Price for Profit, Not for Popularity

Solopreneurs consistently underprice their products and services. When you're solo, you can't make up for low prices with volume — you don't have the bandwidth. Price higher than you're comfortable with.

Charge $49/month instead of $9/month for SaaS — you need 200 customers instead of 1,100 to hit $10K/month. Charge $299 for a course instead of $29. Charge $5,000/month for consulting instead of $500.

Higher prices attract better customers who value your work, require less support, and churn less. Brett Williams charges $5,000/month for Designjoy's unlimited design service and has a waitlist. The lesson: premium pricing is a feature, not a bug.

Automate Everything That Isn't Your Core Work

Your time is your most scarce resource as a solopreneur. Every minute spent on admin, invoicing, scheduling, or routine communication is a minute not spent on revenue-generating work.

Automate payments with Stripe. Automate scheduling with Calendly. Automate email sequences with ConvertKit or Resend. Automate social media scheduling with Buffer or Typefully. Use Zapier or Make to connect your tools and eliminate manual data transfer.

The best solopreneurs ruthlessly eliminate tasks that don't directly generate revenue or build their product. If a task can be automated or outsourced for less than your hourly rate, don't do it yourself.

Know When to Scale vs. Stay Solo

Not every one-person business should stay one person forever. But hiring should be a deliberate decision, not a default response to feeling overwhelmed. Many solopreneurs find that staying solo with better systems is more profitable than hiring.

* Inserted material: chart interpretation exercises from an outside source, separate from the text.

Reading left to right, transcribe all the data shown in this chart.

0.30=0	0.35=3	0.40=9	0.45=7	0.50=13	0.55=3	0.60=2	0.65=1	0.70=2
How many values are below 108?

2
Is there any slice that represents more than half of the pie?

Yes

Consider hiring (or contracting) when: you're turning away revenue because you're at capacity, there are repeatable tasks that don't require your expertise, or you want to grow beyond what one person can handle.

Stay solo when: your margins are great and you value freedom, you can increase revenue through better pricing or products, or the business model works specifically because of your personal brand and expertise.

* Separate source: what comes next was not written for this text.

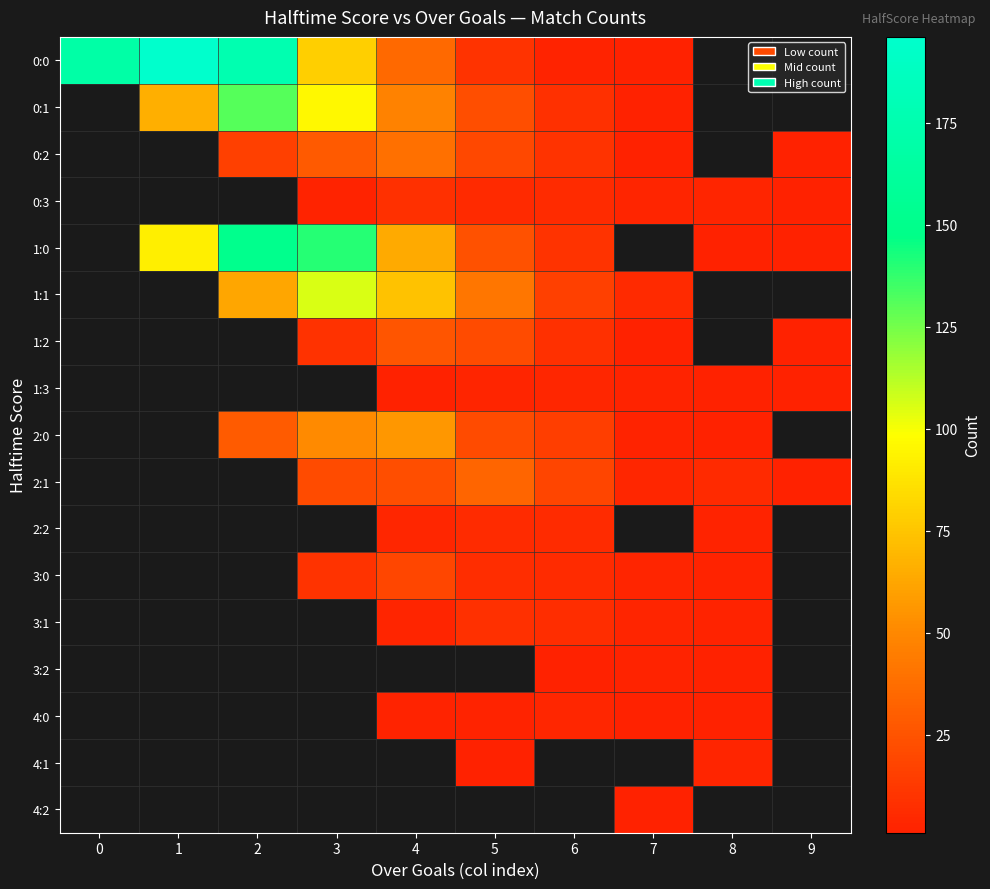

At which label is row_0 closest to 98?

3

Pieter Levels runs businesses generating $200K+/month completely solo. Others, like the founders behind ConvertKit or Basecamp, hired small teams. There's no wrong answer — only what's right for you.

Final Thoughts

Starting a one-person business in 2025 has never been more accessible. The tools are better, the playbooks are proven, and the community of solopreneurs is thriving. Stop planning and start building. Your first attempt won't be perfect, and that's exactly the point. The solopreneurs who succeed aren't the ones with the best ideas — they're the ones who shipped, iterated, and kept going.